Après l’opération d’une tumeur au sein, la chimiothérapie peut éviter les récidives. Mais l’Institut Curie veut éviter les traitements inutiles. Les tests qui permettent de prédire son efficacité ne sont pas encore pris en charge par l’Assurance maladie. Pour en évaluer l’intérêt, à la fois sur le plan économique et sanitaire, l’Institut Curie lance une étude prospective.
Sortir de la zone grise
8 centres médicaux publics et privés vont participer à ces travaux sur 200 patientes. A la tête du groupe de recherche, le Pr Roman Rouzier, chef du pôle de sénologie de l’Institut Curie. A l’origine de son projet, un constat : lorsque la tumeur est agressive, la chimiothérapie adjuvante – administrée après une intervention chirurgicale – relève de l’évidence.
Grâce à l'analyse des tumeurs, « on est capable de dire si votre risque de rechute dans les 10 ans est de 6 ou 20 %. Evidemment on agit différemment : quand le risque est de 6 %, on se concentre sur l’hormonothérapie, explique le Pr Roman Rouzier, contacté par Pourquoidocteur. Quand le risque est de 25 %, on se concentre sur une chimiothérapie. Il faut savoir qu’aujourd’hui, sans utilisation du test, il y a une zone grise qui fait qu’on prescrit très probablement un peu trop de chimiothérapies. » Pour évaluer l'agressivité d'une tumeur, et donc l'intérêt d'une chimio, plusieurs tests sont disponibles.
Un intérêt médico-économique
L’étude que lance le Pr Rouzier va tenter de définir précisément l’utilité du test PAM50-Prosigna dans la décision de traiter ou non par chimiothérapie les femmes opérées d’un cancer à un stade précoce. Mais les travaux vont aussi mesurer la confiance qu’ont les praticiens en ce dispositif, et l’état émotionnel des patientes confrontées à cette prise de décision.

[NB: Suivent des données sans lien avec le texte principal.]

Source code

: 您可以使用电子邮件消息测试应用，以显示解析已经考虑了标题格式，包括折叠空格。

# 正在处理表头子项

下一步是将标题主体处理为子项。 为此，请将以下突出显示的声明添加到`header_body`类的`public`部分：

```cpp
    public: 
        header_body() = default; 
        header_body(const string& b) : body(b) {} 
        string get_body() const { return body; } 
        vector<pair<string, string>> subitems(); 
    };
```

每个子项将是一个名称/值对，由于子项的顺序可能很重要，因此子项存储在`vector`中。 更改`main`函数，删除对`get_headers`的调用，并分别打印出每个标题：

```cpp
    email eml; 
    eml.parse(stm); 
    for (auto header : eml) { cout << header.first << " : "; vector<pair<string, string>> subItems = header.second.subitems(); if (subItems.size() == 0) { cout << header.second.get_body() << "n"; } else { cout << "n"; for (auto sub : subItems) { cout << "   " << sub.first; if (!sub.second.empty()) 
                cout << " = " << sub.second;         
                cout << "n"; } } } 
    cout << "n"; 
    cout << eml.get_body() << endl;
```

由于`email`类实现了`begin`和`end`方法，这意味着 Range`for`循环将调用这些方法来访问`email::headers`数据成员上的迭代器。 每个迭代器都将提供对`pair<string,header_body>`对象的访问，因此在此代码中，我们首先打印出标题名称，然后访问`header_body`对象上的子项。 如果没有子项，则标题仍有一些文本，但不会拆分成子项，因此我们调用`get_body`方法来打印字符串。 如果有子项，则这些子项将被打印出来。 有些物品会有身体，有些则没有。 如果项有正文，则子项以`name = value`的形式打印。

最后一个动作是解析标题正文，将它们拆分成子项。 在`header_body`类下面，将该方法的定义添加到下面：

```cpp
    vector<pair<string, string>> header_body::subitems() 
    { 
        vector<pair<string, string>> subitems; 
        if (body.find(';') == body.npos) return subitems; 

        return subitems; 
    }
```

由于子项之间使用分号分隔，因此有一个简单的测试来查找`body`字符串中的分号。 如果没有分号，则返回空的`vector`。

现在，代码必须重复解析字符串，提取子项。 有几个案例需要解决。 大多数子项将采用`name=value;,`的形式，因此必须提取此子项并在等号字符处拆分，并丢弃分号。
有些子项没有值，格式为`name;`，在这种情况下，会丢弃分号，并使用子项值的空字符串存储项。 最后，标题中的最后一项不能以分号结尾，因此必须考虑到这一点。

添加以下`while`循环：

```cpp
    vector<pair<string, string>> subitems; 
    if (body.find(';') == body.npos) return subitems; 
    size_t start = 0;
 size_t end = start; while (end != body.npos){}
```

Sur le papier, le test pourrait être très intéressant sur le plan financier. Son coût est de 2 118 euros. Celui des chimios a été évalué à 13 000 euros, en tenant compte des molécules génériquées. D’après une étude d’impact réalisée par le Pr Rouzier en 2013, rembourser les tests génomiques aurait permis une économie de 44 millions d’euros sur 53 000 patientes diagnostiquées. Mais il pourrait aussi, et surtout, éviter un traitement lourd à une patiente. Et cet intérêt sur la qualité de vie est au cœur de la pratique médicale.
« L’impact a été évalué. On sait qu’un chimiothérapie fait que la patiente va devoir arrêter son activité professionnelle pendant 6 mois en moyenne. Vous imaginez donc l’intérêt de ne pas faire des traitements inutiles, indique Roman Rouzier. La chimiothérapie apporte un réel bénéfice dans le cancer du sein, mais il faut la faire à bon escient. »
Mais encore faut-il que l'Assurance maladie accepte de prendre en charge les tests génomiques. Et c'est bien tout le problème : toute patiente n'est pas capable de débourser 2 000 euros, et toutes les complémentaires santé n'acceptent pas de le faire. Résultat : ces dispositifs ne sont pas déployés sur le territoire français.